WP 2.3 - Risk of Anaphylaxis in patients with IgE-mediated allergy to penicillin


Hypersensitivity reactions to beta-lactams are the most frequent cause of drug reactions mediated by specific immunological mechanisms. Currently the diagnosis is based on positive specific IgE or skin tests and if negative a drug provocation. Specific IgE response to beta-lactams is not a long-lasting phenomenon and it is known that the level of IgE decreases over time at a variable rate. In a preliminary study we have challenged a total of 12 patients with previous IgE sensitization and negative skin tests with beta-lactams and the results suggest that a positive specific IgE alone is insufficient for the diagnosis of penicillin allergy. The same pattern is seen in a population-based study  from our group where a fraction of the 1501 unselected young adults have a positive IgE to penicillin but no history of hypersensitivity reactions towards beta-lactams (unpublished). To date only one paper has studied the positive predictive value of specific IgE determination and concluded it reasonable to question the value of specific IgE in the diagnosis of penicillin allergy.



Are all patients with positive specific IgE and negative skin tests truly allergic to penicillin without performing a drug challenge test? A drug challenge test is still necessary in order to determine if a positive IgE in patients with a history of penicillin hypersensitivity is of importance in order to avoid unnecessary use of less efficient or more expensive alternatives.

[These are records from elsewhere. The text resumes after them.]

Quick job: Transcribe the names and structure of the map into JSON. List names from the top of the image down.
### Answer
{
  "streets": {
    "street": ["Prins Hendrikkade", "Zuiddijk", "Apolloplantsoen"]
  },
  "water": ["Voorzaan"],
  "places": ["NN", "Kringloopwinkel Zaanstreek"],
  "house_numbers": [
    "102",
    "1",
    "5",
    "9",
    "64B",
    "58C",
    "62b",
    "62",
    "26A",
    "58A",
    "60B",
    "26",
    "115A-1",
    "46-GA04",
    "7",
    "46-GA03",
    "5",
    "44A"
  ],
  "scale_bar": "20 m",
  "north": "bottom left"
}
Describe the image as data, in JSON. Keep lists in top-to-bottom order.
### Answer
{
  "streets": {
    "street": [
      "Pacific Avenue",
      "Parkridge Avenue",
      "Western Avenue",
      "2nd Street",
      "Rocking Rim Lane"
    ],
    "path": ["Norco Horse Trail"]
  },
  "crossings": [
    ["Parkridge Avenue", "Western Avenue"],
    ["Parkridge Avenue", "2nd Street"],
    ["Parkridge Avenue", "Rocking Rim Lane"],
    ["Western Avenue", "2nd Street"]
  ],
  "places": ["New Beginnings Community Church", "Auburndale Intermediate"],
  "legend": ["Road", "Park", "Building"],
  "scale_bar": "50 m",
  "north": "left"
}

A selected group of patients with IgE sensitization and negative skin tests will be challenged with penicillin under anaphylaxis surveillance in consecutive steps at the Allergy Centre. Today we perform penicillin challenge to patients with negative specific IgE and negative skin tests in the four consecutive steps:

1. titrated I.v challenge with benzylpencillin,

2. Single dose oral challenge with phenoxymethylpenicillin,

3. One week prolonged oral treatment (p.o.7)

4. If negative, addition of challenge with culprit beta-lactam. 

An identical protocol with more dosing steps added for safety reasons will be applied in patients with positive specific IgE, with addition of serial measurement of specific IgE during the challenges (see figure).